Now we are lost without a rudder or an anchor. As I said in response to Powell removing legal reserves: "The FED will obviously, sometime in the future, lose control of the money stock." May 8, 2020. 10:38 AMLink
If U.S. Fiscal authorities know they can bypass traditional FED plus fractional reserve or banking system money supply expansion seems they will dangerously use this option again in the future.
Headline PPI continued its downward movement in today's data release. It's slower than I thought for sure. I thought headline cpi would be 5-7% by now. Let's see what CPI says tomorrow, but I am guessing a modest continuation of the downward movement. Too modest for consumers I'm sure. The fed govt and fed reserve have baked inflation into the economic cake for another several months at least.
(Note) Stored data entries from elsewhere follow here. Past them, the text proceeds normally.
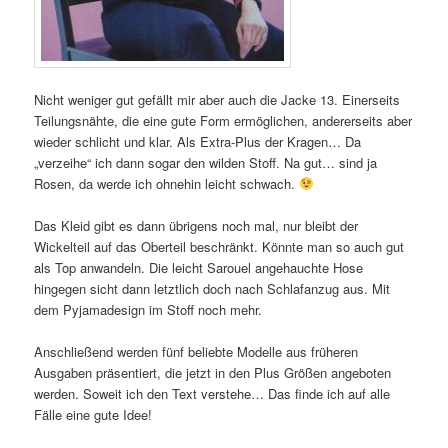
Nicht weniger gut gefällt mir aber auch die Jacke 13. Einerseits
Teilungsnähte, die eine gute Form ermöglichen, andererseits aber
wieder schlicht und klar. Als Extra-Plus der Kragen… Da
„verzeihe“ ich dann sogar den wilden Stoff. Na gut… sind ja
Rosen, da werde ich ohnehin leicht schwach.
Das Kleid gibt es dann übrigens noch mal, nur bleibt der
Wickelteil auf das Oberteil beschränkt. Könnte man so auch gut
als Top anwandeln. Die leicht Sarouel angehauchte Hose
hingegen sicht dann letztlich doch nach Schlafanzug aus. Mit
dem Pyjamadesign im Stoff noch mehr.
Anschließend werden fünf beliebte Modelle aus früheren
Ausgaben präsentiert, die jetzt in den Plus Größen angeboten
werden. Soweit ich den Text verstehe… Das finde ich auf alle
Fälle eine gute Idee!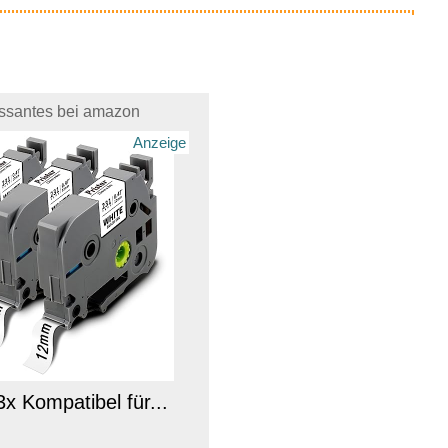
essantes bei amazon
Anzeige
3x Kompatibel für...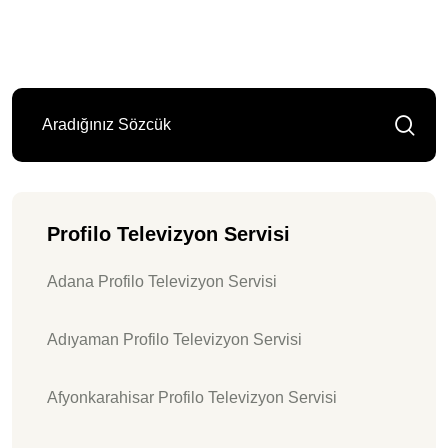
Profilo Televizyon Servisi
Adana Profilo Televizyon Servisi
Adıyaman Profilo Televizyon Servisi
Afyonkarahisar Profilo Televizyon Servisi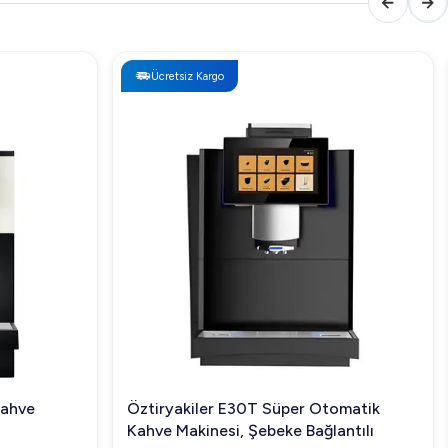
Ücretsiz Kargo
Kahve
Öztiryakiler E30T Süper Otomatik
Kahve Makinesi, Şebeke Bağlantılı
George Garvy: “Experience shows that a varying volume of money spending may be supported by a constant stock of money and, conversely, experience also teaches us that the money supply may change significantly while the rate of spending remains almost unchanged. Thus, total money spending in relation to money balances—technically, “transactions velocity”—is an important element in assessing changes in the credit situation and in business conditions.”
Interest is the price of loan-funds [the free market’s deterministic clearing rate]. The price of money is the reciprocal of the generalized price-level [the FRB_NY’s “trading desks” bailiwick].
If you look at the old "Total Checkable Deposit" figures (the "means-of-payment" money supply subject to required reserves), you'll notice a stark, unparalleled, expansion in the money stock.
Total Checkable Deposits (DISCONTINUED) (TCDNS) | FRED | St. Louis Fed (stlouisfed.org)
It’s no wonder that Powell muddied up deposit classifications.
It's no happenstance that it will take a 2-3 year period of zero money growth to bring inflation down to tolerable levels.